| Last Modification: December 08, 2000 |
HOWTO: Use structs in COM interfaces when Automation compatibility
is not an issue
You can use any IDL type for the struct fields. You don't need
to associate a GUID with the struct. Structs can be nested. About
the only issue is using data pointers within the structs. When
a struct is marshaled, all embedded pointers have to be marshaled
as well. This amounts to copying the target locations of those
pointers in the marshaling packet. Therefore, all pointers must
be annotated, especially if they point to arrays. If an embedded
pointer is not annotated with one of the three pointer types
(ref, unique, and ptr), the pointer_default() attribute of the
interface the struct is used in determines the type of the
pointer. Since different interfaces can potentially use different
default embedded pointer types, it is generally a good idea to
always annotate the struct's embedded pointers. Here's an example:
struct Data
{
DWORD nData1;
float fltData2;
};
struct MyStruct
{
int nCount;
[unique, size_is(nCount)] struct Data *aData;
};
When passing structs one should be careful what gets transmitted in the marshaling packet. In the above example the whole array of Data structs is transferred. This is expected and well annotated. However, there are bad struct designs as well. Consider the following single-linked list:
struct Node
{
struct Data data;
[unique] struct Node *pNext;
};
When the head of the list is passed, all elements in the list are replicated in the marshaling packet. Such architecture needs to be redesigned so the complete list does not get transferred on each method call (a possible design is to hide the list itself behind an object and expose methods on the object's interface for manipulating the list).
Rarely, but sometimes nevertheless, pointer aliasing has to be considered as well. In the examples so far no two pointers could point to the same memory address. However, consider this doubly- linked list:
struct Node
{
struct Data data;
[ptr] struct Node *pNext;
[ptr] struct Node *pNext;
};
True, this is a bad design, but nonetheless without the pointer type set to [ptr], the result would be disastrous.

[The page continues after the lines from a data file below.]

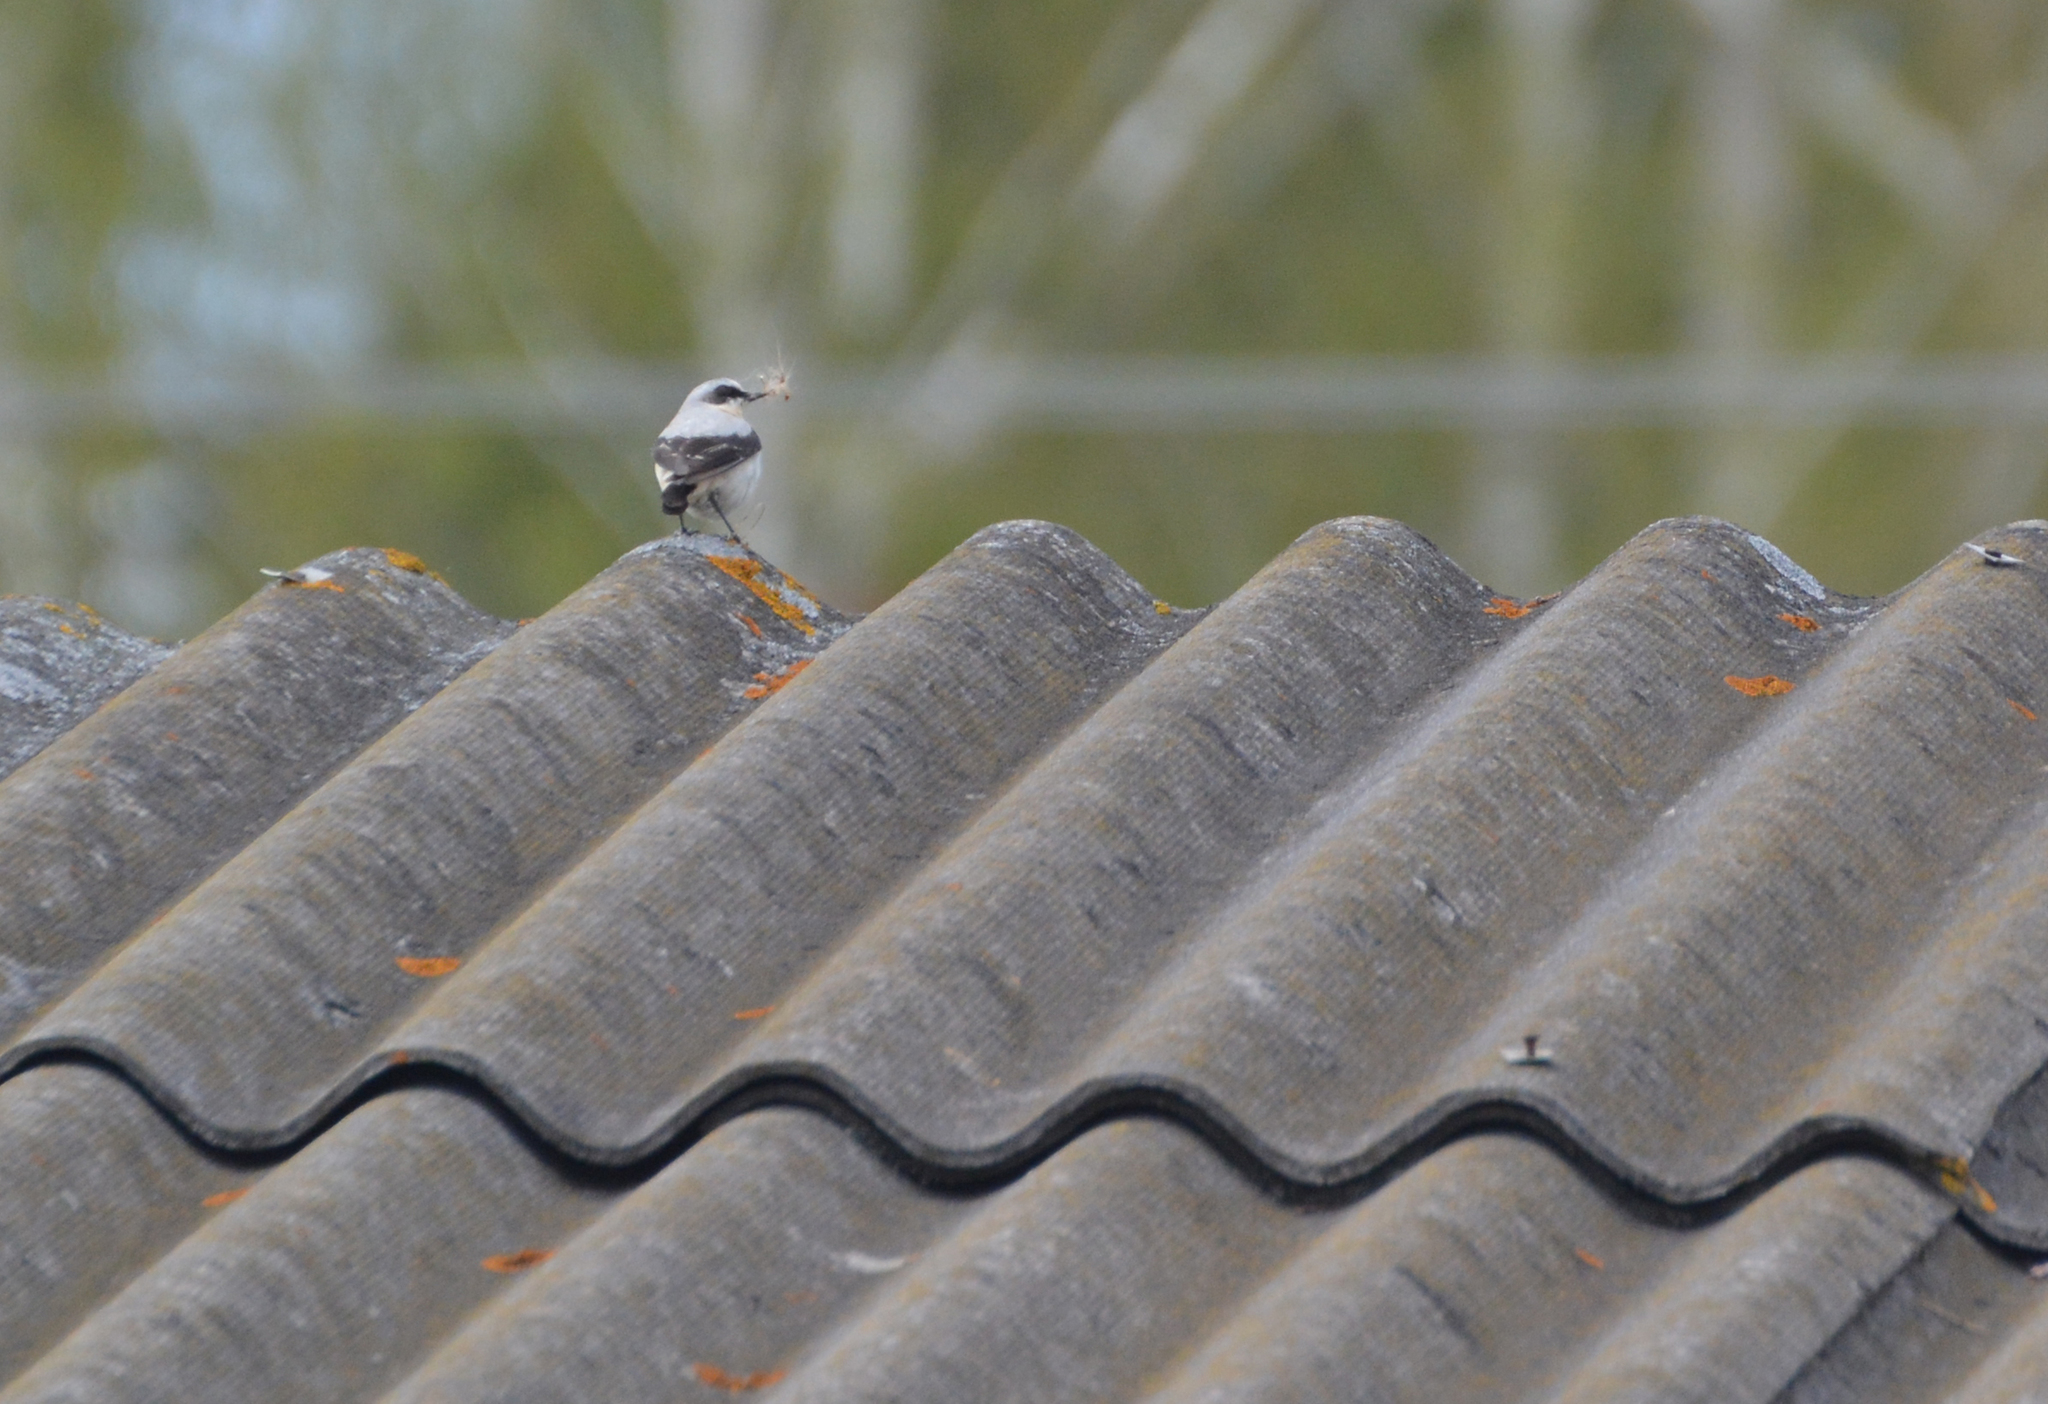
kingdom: Animalia
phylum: Chordata
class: Aves
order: Passeriformes
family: Muscicapidae
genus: Oenanthe
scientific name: Oenanthe oenanthe
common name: Northern wheatear
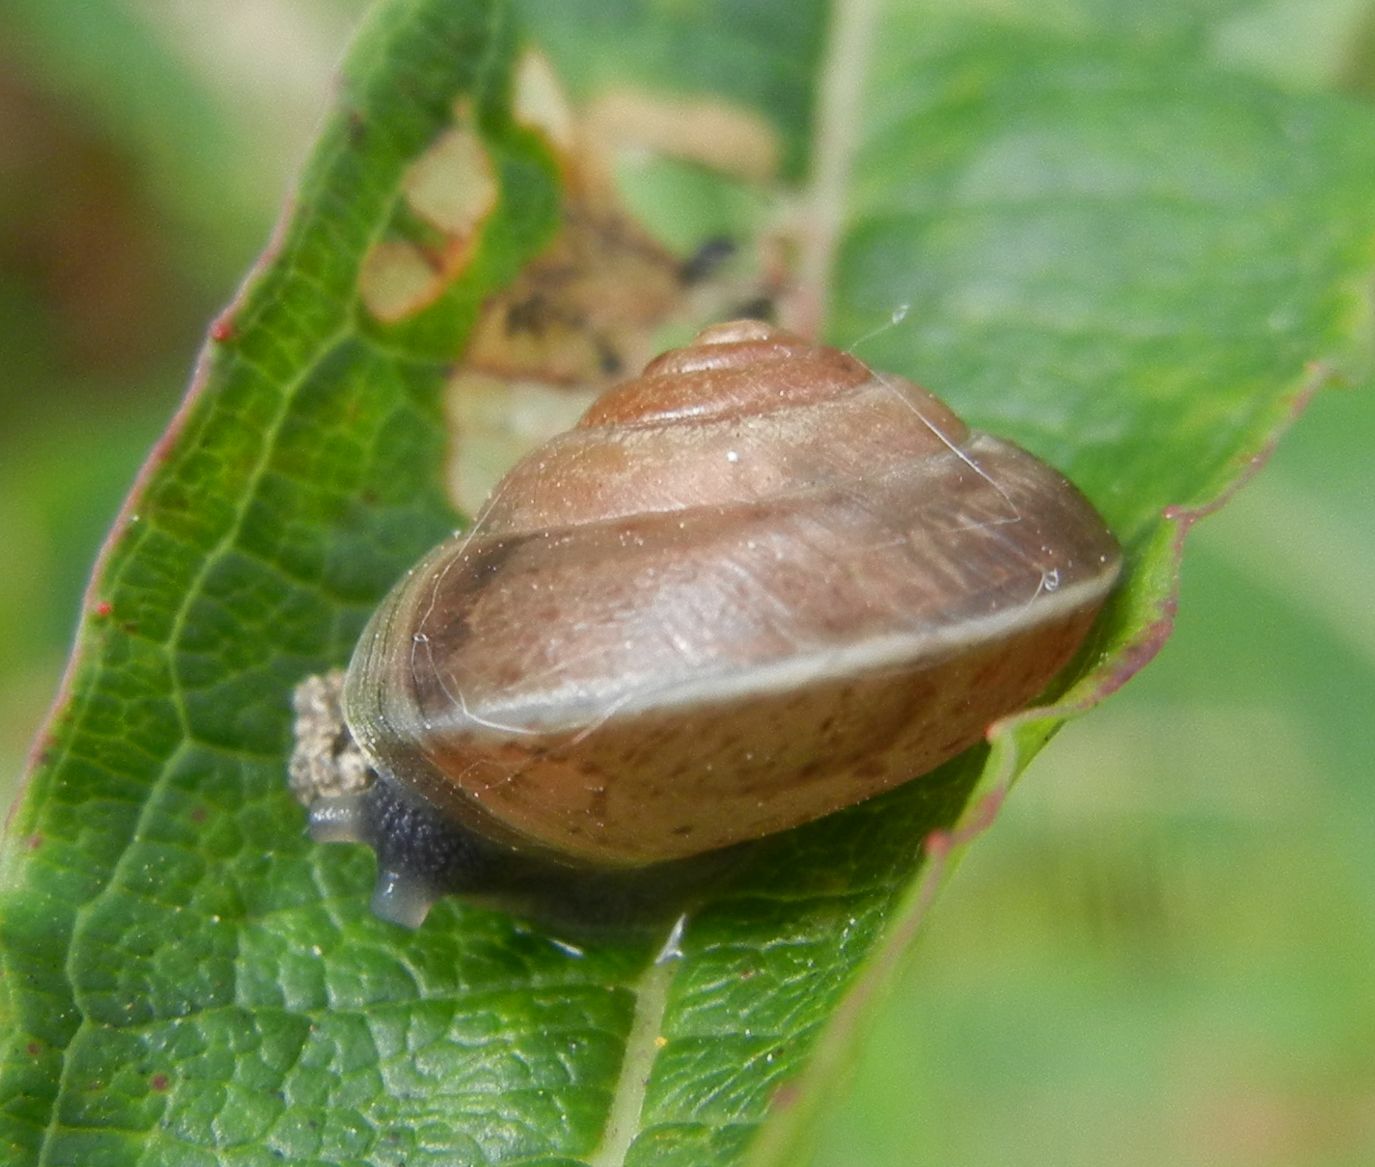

When a struct is an [in] argument, it doesn't matter how the memory pointed to by the embedded pointers is allocated. However, for [out] and [in, out] arguments all memory pointed to by the embedded pointers of a struct must be allocated via the COM memory allocator (CoTaskMemAlloc). This is necessary so that the marshaling code can deallocate the data at the callee and reallocate it at the caller.
A final point: IDL doesn't define the struct packing byte alignment. The default for the VC compiler is 8. However, it is safer to manually inject a #pragma pack statement:
#pragma pack(push, 8)
...
#pragma pack(pop)
If you manually set the byte alignment, don't use #import for importing the struct definition from a type library. It adds #pragma pack(push, 8) at the beginning of the generated TLH file. Your pragma is not persisted in the generated type library. Generally, it is not advised to use #import for non-Automation-compatible interfaces.
IMPORTANT: since your interfaces are not Automation-compatible, you have to build and register the proxy/stub DLL for their marshaling support!